Mas o médio luso-brasileiro, que até chegou a trabalhar numa pastelaria quando jogava no Ericeirense, garante que o caminho que o levou até à elite não foi nada fácil.

Em entrevista ao podcast leonino ‘ADN de Leão’, Matheus Nunes recordou a infância difícil no Brasil, depois de ter perdido o pai quando era muito novo.

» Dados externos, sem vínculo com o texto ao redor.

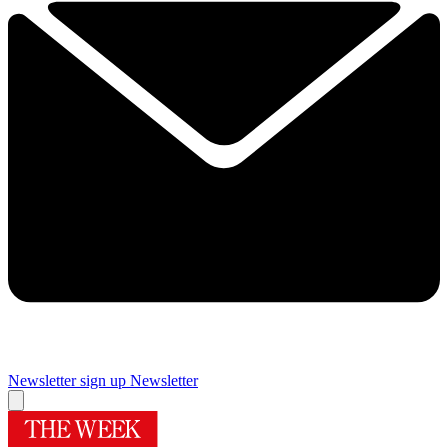
Newsletter sign up
Newsletter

“Sempre fui habituado a ter responsabilidade, porque em casa cresci sem pai. Só fui educado pela minha mãe. Sempre cresci com um certo tipo de responsabilidade, porque fiquei como figura masculina em casa quando o meu irmão mais velho saiu de casa. Houve um período em que vivemos numa favela. Entretanto, o meu irmão foi viver para casa do pai dele, só esteve lá connosco alguns meses”, começou por recordar o luso-brasileiro.

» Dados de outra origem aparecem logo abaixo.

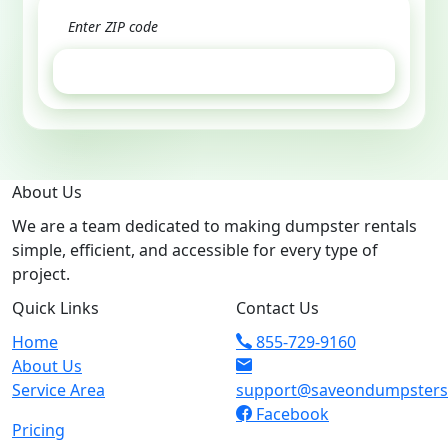
GET ESTIMATE
About Us
We are a team dedicated to making dumpster rentals
simple, efficient, and accessible for every type of
project.
Quick Links
Contact Us
Home
855-729-9160
About Us
Service Area
support@saveondumpster
Facebook
Pricing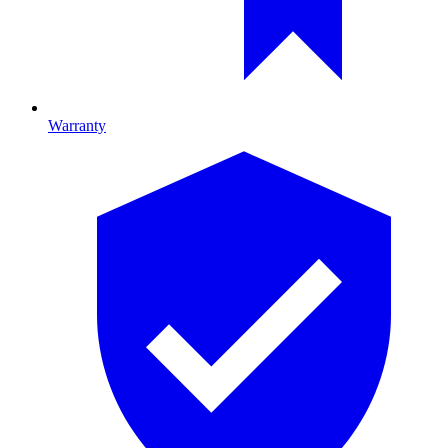
Warranty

“Aí não havia mais nenhuma figura masculina, era só eu. Nunca conheci o meu pai. Sou eu, a minha mãe, a minha irmã mais velha e o meu irmão mais velho. E nos últimos 10 anos tenho as minhas duas irmãs mais novas e o meu padrasto [John], que considero como pai, apesar de não ser sangue do sangue”, acrescentou.

“Quando fomos campeões, o momento mais emocionante para mim não foi quando o árbitro apitou ou quando fizemos o golo. Foi depois de o jogo ter acabado, quando olhei lá para cima, para a bancada. A minha mãe estava lá, ela e o meu irmão. Foi indescritível, começou-me a passar o filme todo pela cabeça. É igual aos filmes. Lembrei-me do que me marcou na infância, das dificuldades que passava. Antes de conhecer o meu padrasto passei muitas dificuldades, não tinha o que comer”, atirou Matheus Nunes, prosseguindo:

“Em 2018 não estava nem para aí quanto às aulas e a minha família disse que tinha de começar a trabalhar ou que então tinha de largar o futebol. Fui para a pastelaria do meu padrinho, levantava-me às 5h00 e acabava às 18h00 para ainda ir treinar depois. Hoje é diferente, tenho pessoas que procuram casa para mim, que me ajudam. Vim com 13 anos para Portugal e no Brasil fui nómada, mudei dez vezes de casa, cheguei a morar numa favela. Lembro-me de chegar com as solas dos pés todas negras de jogar à bola na rua. Houve alturas que não tive para comer. A minha mãe às vezes ainda se admira com o facto de não ter ‘virado’ ladrão ou traficante de droga. Tive as pessoas certas comigo. Algumas pessoas que eram minhas amigas seguiram esse caminho. Não desejo o que passei a ninguém”, sustentou.

O luso-brasileiro recordou ainda o golo marcado na Pedreira diante do Sporting de Braga, que deu a vitória aos comandados de Rúben Amorim.

“É um golo especial. Depois da receção que tivemos no hotel, fui para aquele jogo confiante. Na nossa saída para o estádio, estava a chover, havia muita malta a gritar os nossos nomes, foi incrível. À saída do estádio foi igual, lembro-me de entrar para o autocarro e dizer ao Jovane, que estava atrás de mim, ‘mano, se isto está assim, imagina se este jogo tivesse adeptos’. O golo… é um segundo, aquilo não foi nada planeado, saiu, olhei para ele, fiz assim, ele viu, fez também, meteu a bola muito bem, nem tive de tocá-la, só rematei. Sempre fui habituado a ter responsabilidade, porque cresci em casa sem pai, então sempre cresci com responsabilidade”, concluiu.